The division landed in the San Fabian area of Luzon, 11 January 1945, to enter the struggle for the liberation of the Philippines. It drove across the Luzon Central Plain, meeting the enemy at Binalonan, 17 January. Moving through the rice paddies, the 25th occupied Umingan, Lupao, and San Jose and destroyed a great part of the Japanese armor on Luzon.

On 21 February, the division began operations in the Caraballo Mountains. It fought its way along Highway No. 5, taking Digdig, Putlan, and Kapintalan against fierce enemy counterattacks and took Balete Pass, 13 May, and opened the gateway to the Cagayan Valley, 27 May, with the capture of Santa Fe. Until 30 June, when the division was relieved, it carried out mopping-up activities. On 1 July, the division moved to Tarlac for training, leaving for Japan, 20 September. At the end of the war the 35th was involved with occupation duty in Japan.

Returning to New York after the war, Mr. Gibbons, went to work for George B. Gibbons and Co., the municipal bond house founded by his father and with which he was affiliated for some forty years, ultimately becoming its Chief Executive Officer. He was a member of the Broad Street Club and the Downtown Association. Sailing was his passion, and as such, he raced or cruised with friends or on his own yawl, ''Mariann'', in South America, the Caribbean, Europe and the Mediterranean, and most of the east coast of the United States.

He was a staunch participant in the Block Island and Vineyard Races for many, many years. Mr. Gibbons was a member of the New York Yacht Club, the Storm Trysail Club, and the Nantucket Yacht Club. American Yacht Club, though, was the focus of much of his life and which he served in many capacities, culminating in Commodore in 1967-68. As Commodore, he was responsible for instituting a wide-ranging program of maintenance and capital improvement which impacted the club for many years to come. He will be remembered for his abounding energy and enthusiasm, thoughtfulness, and quiet generosity. Known fondly as ''Captain Bligh'' by everyone who knew him, he was a teacher and mentor to young and old alike. He will be greatly missed.
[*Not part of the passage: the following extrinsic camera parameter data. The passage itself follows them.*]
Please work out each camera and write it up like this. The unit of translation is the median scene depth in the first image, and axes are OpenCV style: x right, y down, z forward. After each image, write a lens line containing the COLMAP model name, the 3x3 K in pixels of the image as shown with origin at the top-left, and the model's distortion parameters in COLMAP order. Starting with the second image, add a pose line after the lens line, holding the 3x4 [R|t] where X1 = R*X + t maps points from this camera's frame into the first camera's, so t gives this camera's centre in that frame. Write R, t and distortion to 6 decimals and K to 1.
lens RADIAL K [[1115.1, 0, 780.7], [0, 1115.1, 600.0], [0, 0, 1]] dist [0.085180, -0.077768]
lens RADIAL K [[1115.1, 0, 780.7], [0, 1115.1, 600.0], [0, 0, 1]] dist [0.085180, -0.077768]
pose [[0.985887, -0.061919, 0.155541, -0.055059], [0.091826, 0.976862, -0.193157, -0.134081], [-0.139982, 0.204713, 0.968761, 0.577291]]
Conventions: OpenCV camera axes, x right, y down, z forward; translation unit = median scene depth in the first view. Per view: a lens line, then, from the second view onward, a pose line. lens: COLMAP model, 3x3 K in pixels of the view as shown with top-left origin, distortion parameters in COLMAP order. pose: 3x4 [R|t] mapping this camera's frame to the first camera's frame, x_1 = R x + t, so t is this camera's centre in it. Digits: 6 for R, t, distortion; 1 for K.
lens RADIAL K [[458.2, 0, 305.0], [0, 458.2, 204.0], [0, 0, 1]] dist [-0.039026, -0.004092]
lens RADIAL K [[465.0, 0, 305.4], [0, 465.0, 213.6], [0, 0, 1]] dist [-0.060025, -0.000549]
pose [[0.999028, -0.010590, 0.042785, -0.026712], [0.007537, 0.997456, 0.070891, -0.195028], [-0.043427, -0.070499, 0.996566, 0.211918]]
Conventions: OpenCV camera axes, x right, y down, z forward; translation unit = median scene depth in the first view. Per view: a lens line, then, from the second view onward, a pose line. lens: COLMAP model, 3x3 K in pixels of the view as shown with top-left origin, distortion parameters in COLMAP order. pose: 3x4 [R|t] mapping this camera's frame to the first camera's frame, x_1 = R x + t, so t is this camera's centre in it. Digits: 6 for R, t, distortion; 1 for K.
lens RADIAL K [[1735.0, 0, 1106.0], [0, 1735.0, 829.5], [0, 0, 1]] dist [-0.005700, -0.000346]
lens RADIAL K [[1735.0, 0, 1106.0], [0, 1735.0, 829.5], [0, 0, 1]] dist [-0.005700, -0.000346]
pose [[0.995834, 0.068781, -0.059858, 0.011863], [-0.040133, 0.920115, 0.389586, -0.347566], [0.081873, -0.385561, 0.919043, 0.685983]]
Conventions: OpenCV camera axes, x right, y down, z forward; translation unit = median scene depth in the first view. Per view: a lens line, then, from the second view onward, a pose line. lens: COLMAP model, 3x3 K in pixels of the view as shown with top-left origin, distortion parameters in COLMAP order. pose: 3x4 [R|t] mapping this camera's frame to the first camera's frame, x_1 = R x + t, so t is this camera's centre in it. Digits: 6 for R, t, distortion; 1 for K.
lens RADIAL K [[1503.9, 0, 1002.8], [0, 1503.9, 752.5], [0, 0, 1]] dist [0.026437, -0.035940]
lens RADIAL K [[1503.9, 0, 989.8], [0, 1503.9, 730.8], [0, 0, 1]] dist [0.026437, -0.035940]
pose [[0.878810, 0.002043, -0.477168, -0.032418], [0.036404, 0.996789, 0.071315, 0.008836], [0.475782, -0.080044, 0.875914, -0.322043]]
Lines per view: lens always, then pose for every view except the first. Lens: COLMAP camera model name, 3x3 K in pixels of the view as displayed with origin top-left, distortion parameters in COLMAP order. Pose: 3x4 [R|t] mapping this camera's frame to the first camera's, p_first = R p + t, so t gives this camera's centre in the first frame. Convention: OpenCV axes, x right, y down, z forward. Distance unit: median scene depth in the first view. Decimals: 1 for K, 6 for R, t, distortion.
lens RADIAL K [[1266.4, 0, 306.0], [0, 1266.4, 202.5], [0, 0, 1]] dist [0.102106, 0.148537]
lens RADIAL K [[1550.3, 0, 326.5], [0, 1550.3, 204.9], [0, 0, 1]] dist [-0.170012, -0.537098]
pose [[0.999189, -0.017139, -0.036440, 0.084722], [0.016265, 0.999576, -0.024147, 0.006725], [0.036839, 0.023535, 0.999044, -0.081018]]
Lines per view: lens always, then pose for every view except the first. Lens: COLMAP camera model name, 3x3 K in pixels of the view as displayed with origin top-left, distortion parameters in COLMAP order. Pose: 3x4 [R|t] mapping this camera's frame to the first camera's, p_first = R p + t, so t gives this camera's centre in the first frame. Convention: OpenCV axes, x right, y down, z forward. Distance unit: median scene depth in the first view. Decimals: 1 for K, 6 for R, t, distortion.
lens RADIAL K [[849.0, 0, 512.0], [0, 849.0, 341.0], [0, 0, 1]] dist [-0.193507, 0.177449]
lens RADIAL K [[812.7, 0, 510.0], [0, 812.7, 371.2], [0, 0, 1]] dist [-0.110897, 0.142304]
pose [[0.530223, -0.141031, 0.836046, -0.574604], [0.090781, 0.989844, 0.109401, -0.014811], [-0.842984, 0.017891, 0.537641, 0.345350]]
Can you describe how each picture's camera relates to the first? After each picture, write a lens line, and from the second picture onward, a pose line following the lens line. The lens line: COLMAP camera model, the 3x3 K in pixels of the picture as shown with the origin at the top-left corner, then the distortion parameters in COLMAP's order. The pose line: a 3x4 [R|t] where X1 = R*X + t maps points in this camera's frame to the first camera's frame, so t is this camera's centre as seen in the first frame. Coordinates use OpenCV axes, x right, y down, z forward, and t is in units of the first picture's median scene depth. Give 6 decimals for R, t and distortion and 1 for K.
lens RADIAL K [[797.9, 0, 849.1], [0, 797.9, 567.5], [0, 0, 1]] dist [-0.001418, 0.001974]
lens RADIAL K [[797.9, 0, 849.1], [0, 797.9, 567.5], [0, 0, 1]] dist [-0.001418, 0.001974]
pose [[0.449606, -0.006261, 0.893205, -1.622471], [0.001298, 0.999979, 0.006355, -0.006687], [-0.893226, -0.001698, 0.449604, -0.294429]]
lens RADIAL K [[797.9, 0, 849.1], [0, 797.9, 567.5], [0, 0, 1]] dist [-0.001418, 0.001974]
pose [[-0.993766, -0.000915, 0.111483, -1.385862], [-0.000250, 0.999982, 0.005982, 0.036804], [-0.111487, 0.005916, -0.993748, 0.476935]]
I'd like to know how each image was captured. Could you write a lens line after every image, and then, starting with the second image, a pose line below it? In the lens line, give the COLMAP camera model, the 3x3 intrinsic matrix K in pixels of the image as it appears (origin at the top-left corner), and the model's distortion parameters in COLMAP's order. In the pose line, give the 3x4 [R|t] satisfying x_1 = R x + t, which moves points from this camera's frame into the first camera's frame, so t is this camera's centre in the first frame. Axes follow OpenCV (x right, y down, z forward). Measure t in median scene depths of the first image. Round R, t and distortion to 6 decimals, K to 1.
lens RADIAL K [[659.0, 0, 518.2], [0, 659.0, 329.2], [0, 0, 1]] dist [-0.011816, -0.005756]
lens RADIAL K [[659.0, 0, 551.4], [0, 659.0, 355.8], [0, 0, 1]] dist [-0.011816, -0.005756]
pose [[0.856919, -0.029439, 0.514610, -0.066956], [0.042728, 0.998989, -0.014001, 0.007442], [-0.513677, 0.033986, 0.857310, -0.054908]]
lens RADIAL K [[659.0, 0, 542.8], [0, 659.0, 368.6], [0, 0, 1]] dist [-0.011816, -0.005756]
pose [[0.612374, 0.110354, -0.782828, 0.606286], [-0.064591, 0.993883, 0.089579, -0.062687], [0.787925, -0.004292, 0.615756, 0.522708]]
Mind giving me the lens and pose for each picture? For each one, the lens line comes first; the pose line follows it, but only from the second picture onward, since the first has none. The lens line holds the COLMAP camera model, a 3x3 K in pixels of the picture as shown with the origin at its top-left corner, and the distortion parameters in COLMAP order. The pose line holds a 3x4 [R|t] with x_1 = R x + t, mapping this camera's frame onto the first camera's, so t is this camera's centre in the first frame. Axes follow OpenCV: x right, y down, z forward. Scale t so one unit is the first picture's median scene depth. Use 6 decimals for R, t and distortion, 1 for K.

George Billings Gibbons, Jr., eighty-eight, lifelong resident of Rye, New York and Nantucket, Massachusetts, died suddenly on Thursday, January 16, 2003

At the time of his death, he was survived by his wife, Carolyn, and six children: Marion Lessene Gibbons of Trinidad, George Billings Gibbons III of City Island, Carolyn Gibbons Abernathy of Rye, Pauline Gibbons Green of Denver, Robert Gibbons of Denver and Lois Gibbons Sager of Mattapoisett, Massachusetts. He was also survived by ten grandchildren, many nieces and nephews and friends too numerous to count.

A Memorial Service was held at American Yacht Club at twelve o'clock noon on Tuesday, January 21, 2003.